Monday, Dec. 13, 1948

We seldom get an eyewitness account of a TIME cover subject's reaction to our story about him at the time he first reads it. Therefore, the following account of Anastasio Somoza's reaction to his cover story may prove to be as interesting to you as it was to us.

Nicaragua's dictator was attending a small dinner party with a group of intimate friends at Managua's Nejapa Country Club when his Acting Minister of Foreign Affairs entered with a copy of the November 15th issue of TIME with Somoza's portrait on the cover. It had just arrived on the evening plane with that week's shipment for Nicaragua.

La Estrella

Somoza looked at his cover portrait and then turned the magazine over to a colleague, insisting that the cover story be read aloud so everyone could hear it. The colleague, translating from English into Spanish, had read about half of the story--amid considerable hilarity and joshing --when Somoza took over. Saying that the translation was not good enough, he proceeded to read the rest of the story himself, punctuating its adverse comment with his own remarks. He was happy to appear on TIME's cover and delighted that the issue would be on Nicaraguan newsstands on the 16th anniversary of his assuming command of the Guardia Nacional.
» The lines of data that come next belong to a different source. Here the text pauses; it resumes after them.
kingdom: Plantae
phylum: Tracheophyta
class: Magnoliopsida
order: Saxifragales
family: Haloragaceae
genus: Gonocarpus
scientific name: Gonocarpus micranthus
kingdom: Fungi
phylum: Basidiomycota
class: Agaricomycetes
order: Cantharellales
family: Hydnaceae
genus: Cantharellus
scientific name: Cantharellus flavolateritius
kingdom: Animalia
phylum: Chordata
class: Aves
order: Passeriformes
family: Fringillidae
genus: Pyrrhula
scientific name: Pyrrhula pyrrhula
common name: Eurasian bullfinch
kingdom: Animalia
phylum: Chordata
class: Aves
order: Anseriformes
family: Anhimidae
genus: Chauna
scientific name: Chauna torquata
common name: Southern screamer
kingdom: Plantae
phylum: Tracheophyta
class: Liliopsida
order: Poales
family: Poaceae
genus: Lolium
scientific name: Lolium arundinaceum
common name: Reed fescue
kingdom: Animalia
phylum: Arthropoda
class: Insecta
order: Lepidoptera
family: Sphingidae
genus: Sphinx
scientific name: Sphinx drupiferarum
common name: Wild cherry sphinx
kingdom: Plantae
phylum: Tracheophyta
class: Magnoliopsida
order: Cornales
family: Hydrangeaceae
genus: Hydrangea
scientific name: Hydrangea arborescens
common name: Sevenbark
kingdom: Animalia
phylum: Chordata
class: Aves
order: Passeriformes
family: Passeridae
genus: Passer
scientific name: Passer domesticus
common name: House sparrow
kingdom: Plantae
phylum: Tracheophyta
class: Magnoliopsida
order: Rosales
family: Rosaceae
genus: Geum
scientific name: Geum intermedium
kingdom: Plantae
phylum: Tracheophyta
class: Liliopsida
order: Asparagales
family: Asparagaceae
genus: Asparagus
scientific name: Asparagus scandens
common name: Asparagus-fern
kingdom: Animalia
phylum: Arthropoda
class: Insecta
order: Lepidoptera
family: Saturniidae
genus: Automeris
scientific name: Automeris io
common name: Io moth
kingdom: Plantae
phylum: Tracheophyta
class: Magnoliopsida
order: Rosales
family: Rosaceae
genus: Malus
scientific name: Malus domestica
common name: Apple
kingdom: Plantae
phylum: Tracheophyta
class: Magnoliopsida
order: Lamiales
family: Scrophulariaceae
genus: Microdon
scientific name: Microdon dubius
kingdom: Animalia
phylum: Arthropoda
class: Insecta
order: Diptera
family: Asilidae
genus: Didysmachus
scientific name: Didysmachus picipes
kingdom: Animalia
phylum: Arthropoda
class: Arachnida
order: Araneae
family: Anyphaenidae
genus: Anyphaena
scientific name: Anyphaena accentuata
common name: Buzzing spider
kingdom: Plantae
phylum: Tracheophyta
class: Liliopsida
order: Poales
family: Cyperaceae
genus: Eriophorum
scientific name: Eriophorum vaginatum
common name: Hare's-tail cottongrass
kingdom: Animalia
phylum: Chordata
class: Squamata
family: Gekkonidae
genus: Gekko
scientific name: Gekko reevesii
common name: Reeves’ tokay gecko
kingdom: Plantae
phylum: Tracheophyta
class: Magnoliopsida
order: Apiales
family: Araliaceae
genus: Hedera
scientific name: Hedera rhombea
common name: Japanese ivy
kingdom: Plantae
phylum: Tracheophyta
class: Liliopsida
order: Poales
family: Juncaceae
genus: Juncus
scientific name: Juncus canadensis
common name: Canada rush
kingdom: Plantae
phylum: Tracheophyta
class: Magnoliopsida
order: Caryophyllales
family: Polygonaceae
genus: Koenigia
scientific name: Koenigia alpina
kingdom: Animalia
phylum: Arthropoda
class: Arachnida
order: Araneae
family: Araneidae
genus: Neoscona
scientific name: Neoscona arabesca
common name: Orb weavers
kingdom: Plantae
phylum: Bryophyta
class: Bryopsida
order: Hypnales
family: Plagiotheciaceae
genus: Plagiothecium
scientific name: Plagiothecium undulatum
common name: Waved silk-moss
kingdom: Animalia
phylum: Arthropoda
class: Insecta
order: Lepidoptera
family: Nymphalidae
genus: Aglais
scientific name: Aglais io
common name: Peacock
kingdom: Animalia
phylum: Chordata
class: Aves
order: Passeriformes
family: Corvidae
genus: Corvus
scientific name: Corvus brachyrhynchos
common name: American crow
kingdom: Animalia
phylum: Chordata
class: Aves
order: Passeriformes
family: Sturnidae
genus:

Later, R. C. Macoy, TIME's stringer in Guatemala, talked to Somoza about the story and the Dictator said: "Wasn't that something! I never "thought lightning would strike a little tree, but it did. Of course, it wasn't all true, but I don't mind that. Shows people I don't control TIME."

Macoy asked "Tacho" Somoza, who does control Nicaragua, just what part of the story wasn't true. "Oh, that stuff about me getting some money to pay somebody. That all came from the opposition, but I don't mind. Hell, when they (TIME Correspondent Jerry Hannifin) told me about doing a story, I said, 'Why bother about me? I'm a friend of the United States.' But they said they needed the story, so I said go ahead. Hell, that's a lotta propaganda -- didn't cost me a penny."

Throughout the five colorful Central American republics the Somoza story received maximum attention. All of the newspapers published either full translations of it, or excerpts from it, or commented upon it. La Estrella de Nicaragua (see cut) ran TIME'S cover on Page One, together with Bob Chapin's map (Somoza on the Spot) and a photograph of the Dictator and some cohorts reading the issue.

In preparation for the story Correspondent Hannifin covered the ground thoroughly before undergoing the first of several interviews with Tacho, whom he found "a very tough and sentimental character, able and articulate under questioning, with what is undoubtedly the most calculating, retentive, audacious, and coldest mind in the Caribbean area." Before each interview Tacho would say: "Ask me anything, anything you want; I am opening my heart. Of course, I'm only a farm boy, not a politician."

Being a farm boy himself (from Idaho), Hannifin got along fine. Knowing that the Dictator was accustomed to censoring personally all outgoing cables about himself (in order to delete embarrassing copy and to see what others were saying about him), Hannifin typed out his copy and filed it from San Salvador, where censorship applies only to stories about El Salvador. There were no deletions and Hannifin, who by that time was "about the color of the background of Chaliapin's portrait of Somoza," went to the hospital with a severe attack of jaundice, answering the editors' remaining queries from his hospital bed up to the time the Somoza story went to press.